Toby Madden - Regional Economist
Published April 1, 2000 | April 2000 issue
"A community bank that does not change with the market will not be around in five years," predicted a Minnesota community banker in the fedgazette's fifth annual banking poll. The Gramm-Leach-Bliley Act (GLB) and the use of technology have intensified the challenges and opportunities faced by district banks. In addition, bankers expect strong local economies, increased investment and more technological innovations. These are the primary conclusions drawn from the fedgazette's poll conducted in February; of 942 banks contacted, 391 responded.
Most bankers welcome the changes provided by GLB. Nine of 10 consider the law's restrictions against commercial firms becoming unitary thrifts very important. In addition, almost half the bankers support the increased borrowing capabilities at the Federal Home Loan Bank (FHLB) and over a third think the ability to offer new services and activities is very important.
However, large banks are more likely to offer new services and activities than community banks. Over a quarter of large banks plan to be involved with real estate development compared with 14 percent of community banks. Moreover, three of five large banks will look to commercial activities that are complementary to financial activities compared with only two of five community banks.
As a result of the FHLB's relaxed loan restrictions, half the respondents expect to borrow more from the FHLB. Conversely, only 8 percent of respondents do not plan to use the FHLB for financing.
Although they may find financing more readily available, banks face intense competition from many types of financial institutions. Brokers and securities firms were rated as intense competitors by 56 percent of all respondents and 82 percent of large bank respondents. Community banks are also fierce competitors as 55 percent of all banks noted intense competition coming from this group.

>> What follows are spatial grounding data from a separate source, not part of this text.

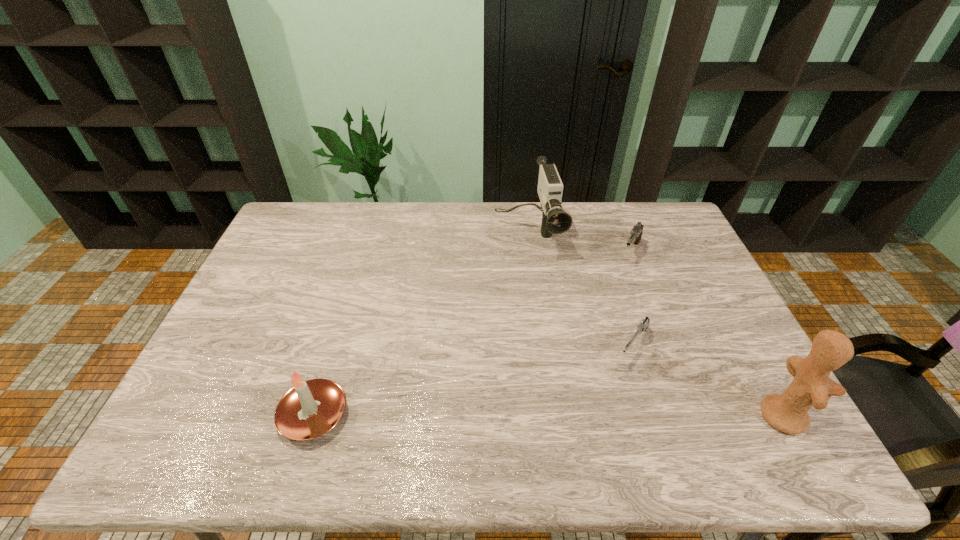
The image size is (960, 540). Identify the location of free space between the taller pistol and the leftmost object. (472, 334).

This screenshot has height=540, width=960. I want to click on free space between the second tallest object and the nearer pistol, so click(x=581, y=290).

Select which object appears as the closest to the fourth shortest object. Please provide its 2D coordinates. Your answer should be formatted as a tuple, i.e. [(x, y)], where the tuple contains the x and y coordinates of a point satisfying the conditions above.

[(636, 233)]

Select which object appears as the closest to the rightmost object. Please provide its 2D coordinates. Your answer should be formatted as a tuple, i.e. [(x, y)], where the tuple contains the x and y coordinates of a point satisfying the conditions above.

[(643, 325)]

Where is `free spot that satisfies the following two spatial constraints: 1. on the front side of the camcorder; 2. on the front-facing side of the tallest object`? Image resolution: width=960 pixels, height=540 pixels. free spot that satisfies the following two spatial constraints: 1. on the front side of the camcorder; 2. on the front-facing side of the tallest object is located at coordinates (551, 415).

This screenshot has width=960, height=540. Find the location of `vacant space that satisfies the following two spatial constraints: 1. on the front side of the tallest object; 2. on the front-facing side of the taller pistol`. vacant space that satisfies the following two spatial constraints: 1. on the front side of the tallest object; 2. on the front-facing side of the taller pistol is located at coordinates (693, 415).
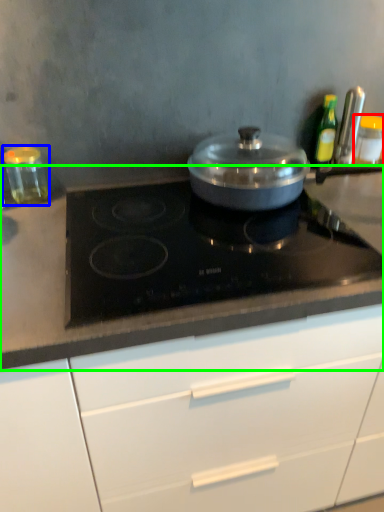
Question: Considering the real-world distances, which object is farthest from kitchen appliance (highlighted by a red box)? kitchen appliance (highlighted by a blue box) or countertop (highlighted by a green box)?

Choices:
 (A) kitchen appliance
 (B) countertop

Answer: (A)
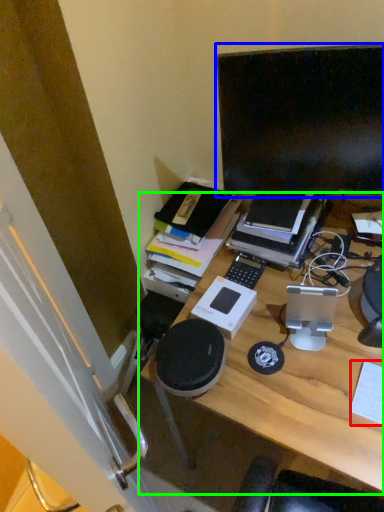
Question: Based on their relative distances, which object is nearer to computer keyboard (highlighted by a red box)? Choose from computer monitor (highlighted by a blue box) and desk (highlighted by a green box).

Choices:
 (A) computer monitor
 (B) desk

Answer: (B)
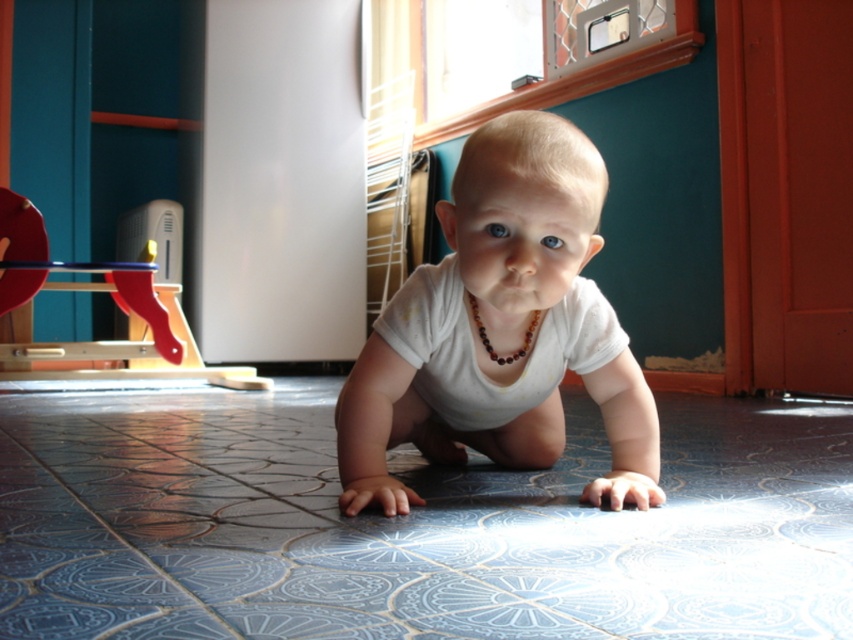
You are a photographer trying to capture the baby in the scene. You need to focus on two specific points in the image labeled as point 1 at (581,468) and point 2 at (140,301). Which point should you focus on first to ensure the baby is in sharp focus?

Point 1 at (581,468) is closer to the viewer than point 2 at (140,301), so focusing on point 1 first will ensure the baby is in sharp focus.

You are a parent trying to ensure your baby stays within a safe play area. The wooden toy at left is near the edge of the play area, and the white matte onesie at center is in the middle. Which object is closer to the edge of the play area?

The wooden toy at left is closer to the edge of the play area because it is positioned to the left of the white matte onesie at center, which is in the middle.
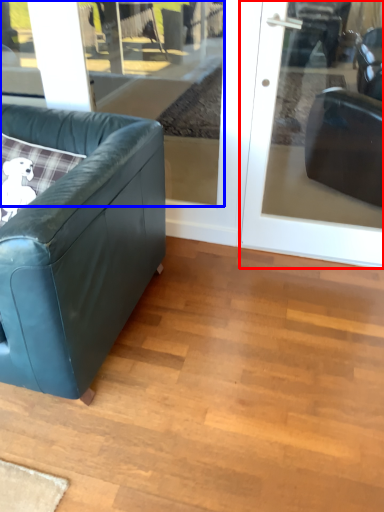
Question: Which point is further to the camera, door (highlighted by a red box) or window (highlighted by a blue box)?

Choices:
 (A) door
 (B) window

Answer: (B)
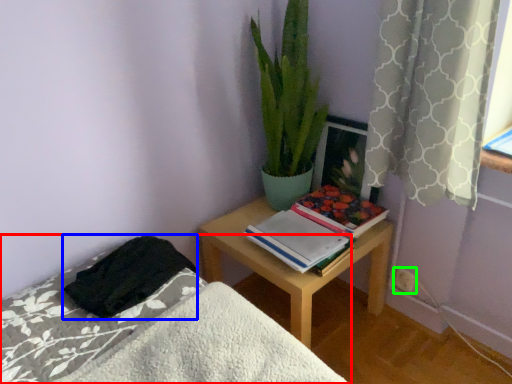
Question: Considering the real-world distances, which object is farthest from bed (highlighted by a red box)? blanket (highlighted by a blue box) or electric outlet (highlighted by a green box)?

Choices:
 (A) blanket
 (B) electric outlet

Answer: (B)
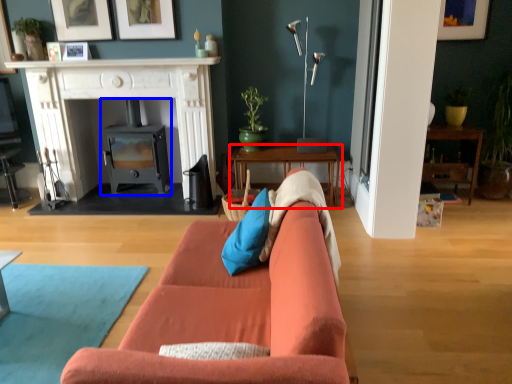
Question: Which object appears closest to the camera in this image, table (highlighted by a red box) or wood burning stove (highlighted by a blue box)?

Choices:
 (A) table
 (B) wood burning stove

Answer: (A)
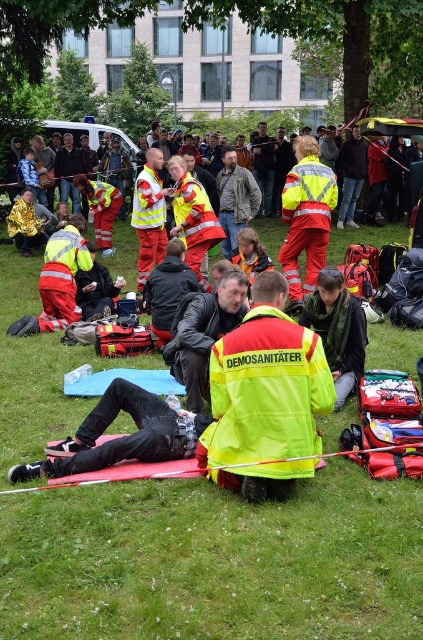
Question: Considering the real-world distances, which object is closest to the green grass at center?

Choices:
 (A) leather jacket at center
 (B) high-visibility reflective jacket at center

Answer: (B)

Question: Which point is farther from the camera taking this photo?

Choices:
 (A) (282, 428)
 (B) (51, 531)

Answer: (A)

Question: Considering the relative positions of high-visibility reflective jacket at center and leather jacket at center in the image provided, where is high-visibility reflective jacket at center located with respect to leather jacket at center?

Choices:
 (A) left
 (B) right

Answer: (B)

Question: Can you confirm if high-visibility reflective jacket at center is bigger than leather jacket at center?

Choices:
 (A) yes
 (B) no

Answer: (B)

Question: Which point is farther from the camera taking this photo?

Choices:
 (A) (246, 220)
 (B) (395, 627)

Answer: (A)

Question: Does green grass at center appear on the right side of leather jacket at center?

Choices:
 (A) no
 (B) yes

Answer: (A)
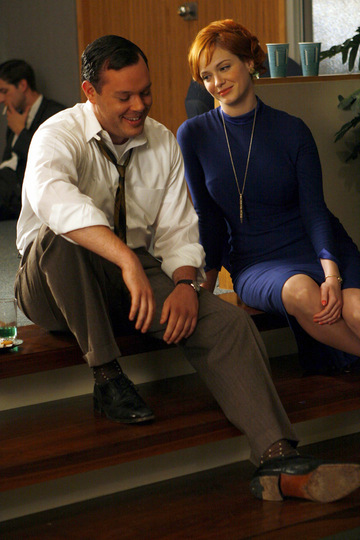
Find the location of a particular element. The width and height of the screenshot is (360, 540). wooden stairs is located at coordinates (228, 484), (76, 447), (58, 355).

Some banks are concerned about the privacy and ATM fee disclosures brought about by GLB, but privacy disclosures were considered very important by a quarter of respondents, while only 9 percent thought the ATM fee disclosures were very important. A community banker concerned with these disclosures noted, "The excessive amount of regulation in every area of our operation makes banks our size (under $100 million) [unable] to compete not only against large regional banks, but brokerage and insurance companies and large credit unions."
Even though competition is intense, bankers are optimistic about the economic prospects of their markets. Nearly half the respondents rate market prospects as good, another 14 percent excellent. Large banks are more optimistic: Over three quarters of respondents expect good or excellent economic conditions over the next two years, compared to 58 percent of community banks.
This optimism may lead to more investments in technology. While banks invested heavily in technology and Y2K preparations in 1999, nearly two-thirds of all respondents expect even greater technology investments this year.
District banks are rapidly gaining an Internet presence: 30 percent of respondents indicate that they have a Web site, and 71 percent expect to be on the Web within the next year. Large banks are using the Internet more than community banks: 62 percent currently have Web sites and 91 percent plan to have a Web site within a year. On the other hand, a quarter of community banks are now on the Web, while 68 percent expect to offer a Web site within a year.
Banks are using other technologies as well; 56 percent of respondents offer telephone account inquiries, and 76 percent will provide this service in the next year. Of all responding large banks, 87 percent currently offer this technology compared with about half the community banks. Also, in what may be interpreted as a further sign of the Web's acceptability: The fedgazette asked bankers if they preferred to receive this poll via the Web, and 18 percent responded affirmatively.
In February 942 Ninth District banks were surveyed; 391 banks, or 42 percent, responded. Respondents in this analysis have been stratified by asset size. Large banks are considered to have over $100 million in combined assets (55 respondents), while community banks have under $100 million in combined assets (336 respondents).